Although it's obvious that in 2016 there are many additional attack vectors that can have a dire impact, attacks tied to the social element are still much more prominent, and the “traditional” web attacks being used all seem to be attacks supported out-of-the-box by the various scan engines out there.

It might be interesting to investigate a theory around the subject: are the attackers limited to attacks supported by commonly available tools? Are they further limited by the engines not catching up with the recent technology complexity?

With the recent advancements and changes in web technologies - single page applications, applications referencing multiple domains, exotic and complicated input vectors, scan barriers such as anti-CSRF mechanisms and CAPTCHA variations - even enterprise scale scanners have a hard time scanning modern application in a point-and-shoot scenario, and the typical single page application may require scan policy optimization to get it to work properly, let alone get the most out of the scan.

Running phishing campaigns still requires a level of investment/effort from the attacker, at least as much as the configuration and use of capable, automated exploitation tools. Attackers appear to be choosing the former and that's a signal that presently there is a better ROI for these types of attacks.

If the exploitation engines that attackers are using face the same challenges as vulnerability scanner vendors - catching up with technology - then perhaps the technology complexity for automated exploitation engines is the real barrier that makes the social elements more appealing, and not only the availability of credentials and the success ratio of social attacks.
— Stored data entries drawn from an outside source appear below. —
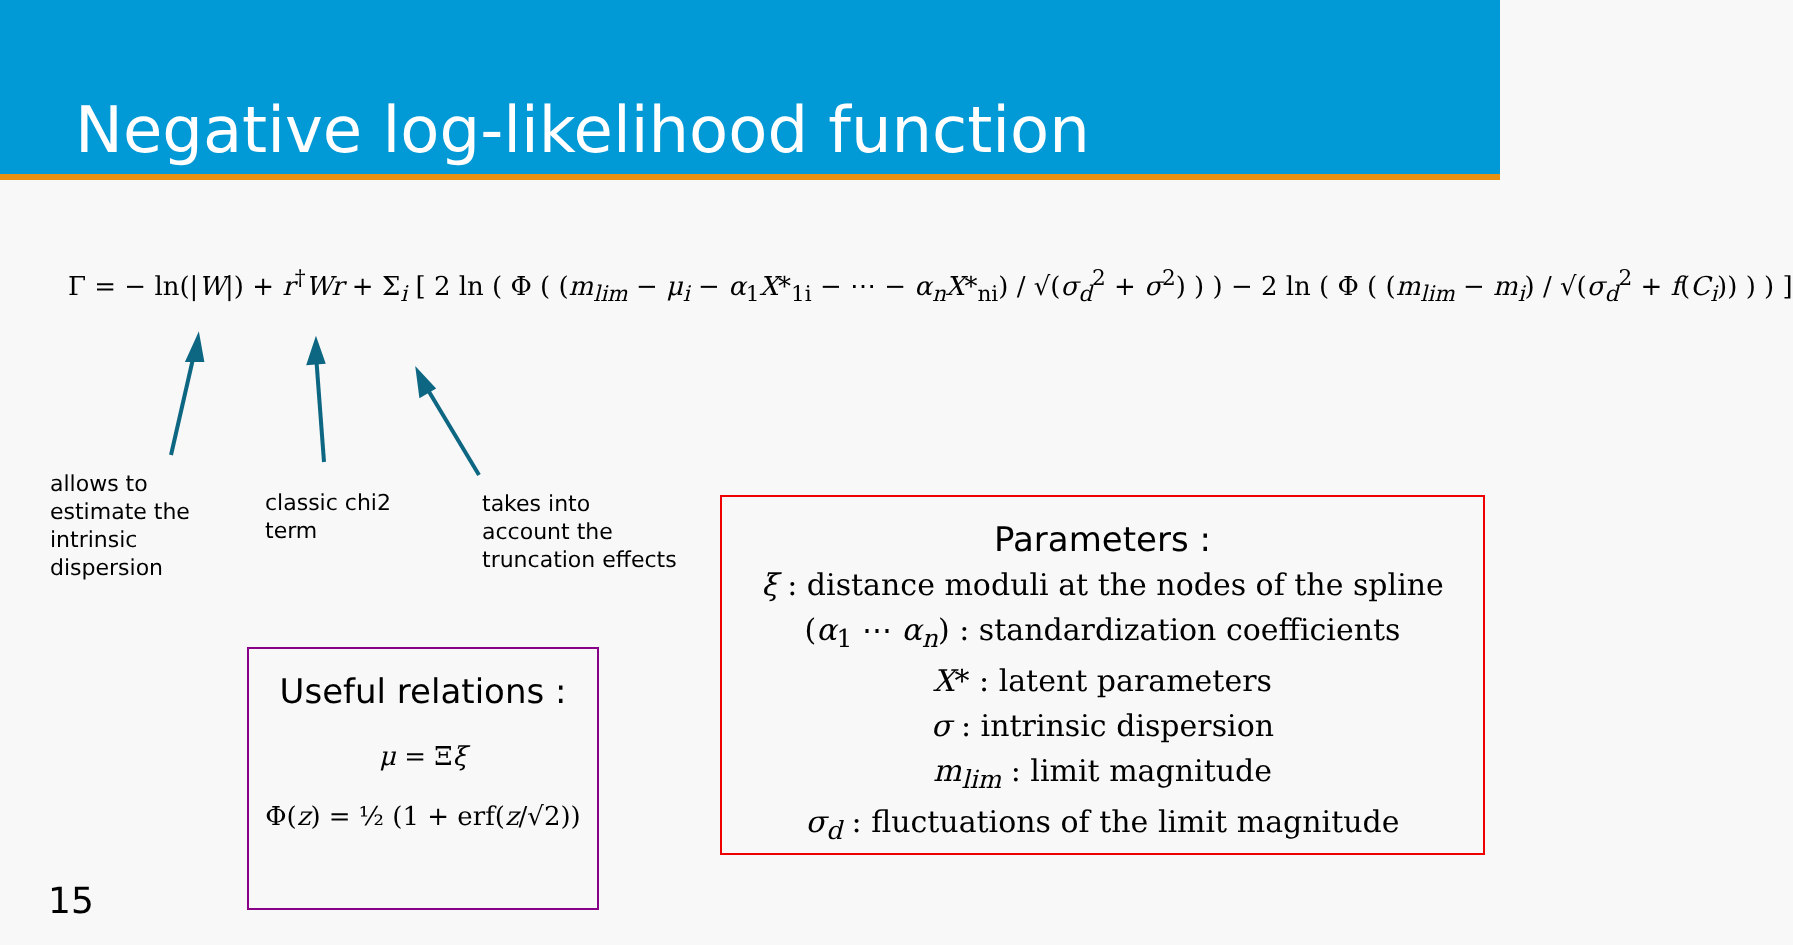Negative log-likelihood function
Γ = − ln(|W|) + r<sup>†</sup>Wr + Σ<sub>i</sub> [ 2 ln ( Φ ( (m<sub>lim</sub> − μ<sub>i</sub> − α<sub>1</sub>X*<sub>1i</sub> − ⋯ − α<sub>n</sub>X*<sub>ni</sub>) / √(σ<sub>d</sub><sup>2</sup> + σ<sup>2</sup>) ) ) − 2 ln ( Φ ( (m<sub>lim</sub> − m<sub>i</sub>) / √(σ<sub>d</sub><sup>2</sup> + f(C<sub>i</sub>)) ) ) ]
allows to
estimate the
intrinsic
dispersion
classic chi2
term
takes into
account the
truncation effects
Parameters :
ξ : distance moduli at the nodes of the spline
(α<sub>1</sub> ⋯ α<sub>n</sub>) : standardization coefficients
X* : latent parameters
σ : intrinsic dispersion
m<sub>lim</sub> : limit magnitude
σ<sub>d</sub> : fluctuations of the limit magnitude
Useful relations :
μ = Ξξ
Φ(z) = ½ (1 + erf(z/√2))
15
How about testing it for yourself?

If you have a modern single-page application in your organization (Angular, React, etc), and some method of monitoring attacks (WAF, logs, etc), note:

  • Which attacks are being executed on your apps?
  • Which pages/methods and parameters are getting attacked on a regular basis, and which pages/methods are not?
  • Are the pages being exempted technologically complex to crawl, activate or identify?

Maybe complexity isn't the enemy of security after all.